I tried, but failed, to conjure a smile. “This’ll be… fun.”
Afu must have thought I was throwing an olive branch at his face, because he was grinning. Then again, Afu had the emotional memory of a goldfish. He never stayed sad or upset for long. Eventually, no matter what was happening, he’d revert back to his usual jolly-ass self. I hated that about him.
“You still DJing at Infinity Saturday night?” he asked.
I nodded.
“Cool. I’ll come out. Buy my new captain a drink. Might have a bag of sparks with me, too.”

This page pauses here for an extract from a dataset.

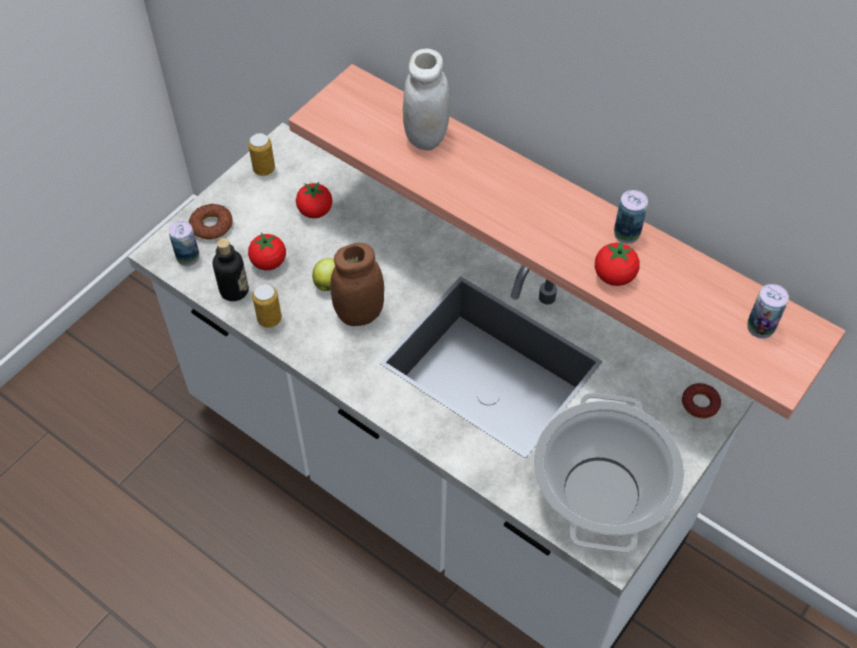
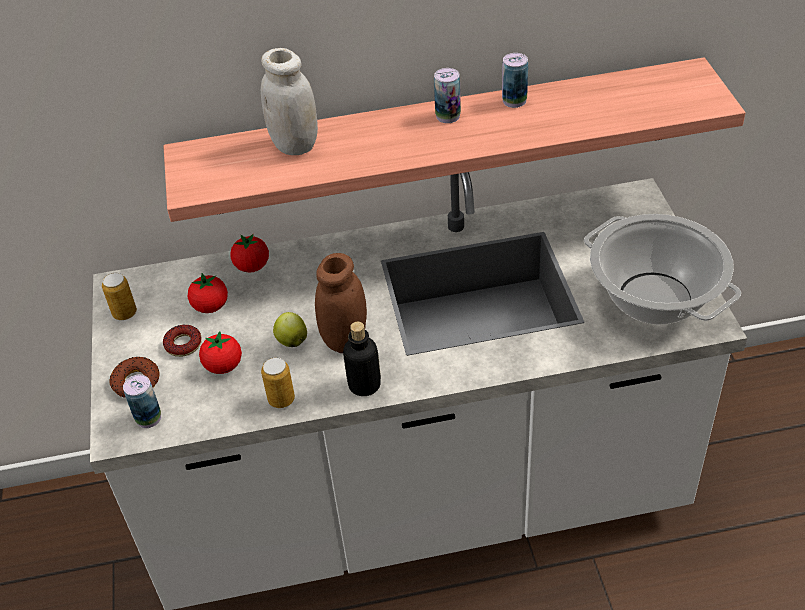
camera: 45 degrees left, 10 degrees down
(234, 290) = (223, 406): bottle -> bottle (364, 385)
(614, 276) = (544, 126): tomato -> tomato (252, 266)
(700, 404) = (631, 206): donut -> donut (183, 344)
(760, 327) = (663, 88): can -> can (448, 116)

Sparks. Little pills of bottled static.
I didn’t do that shit any more. It was a safe drug, but after a while, I got weirded out about putting hologram tech into my body. What if someone could figure out a way to hack into it and make you do things? Afu had said I was paranoid, but he’d quit sparking while we were dating out of respect. I guess he’d returned to the habit. Well, I might not have been his girlfriend anymore, but as his captain I could put a stop to it quick, fast, and in a hurry.
Afu turned and left me to the deafening quiet of the locker room, where I stood for a few more minutes before heading over to meet with the propellerheads.
This may sound crazy coming from someone who traps dragons and ghosts for a living, but thinking about all the responsibility Brannigan had dumped on my shoulders, the void of the unknown lying in front of me like an endless pit, the people on my crew I had to look out for and make sure didn’t die, I was scared. I’d never been so goddamned scared in all my life.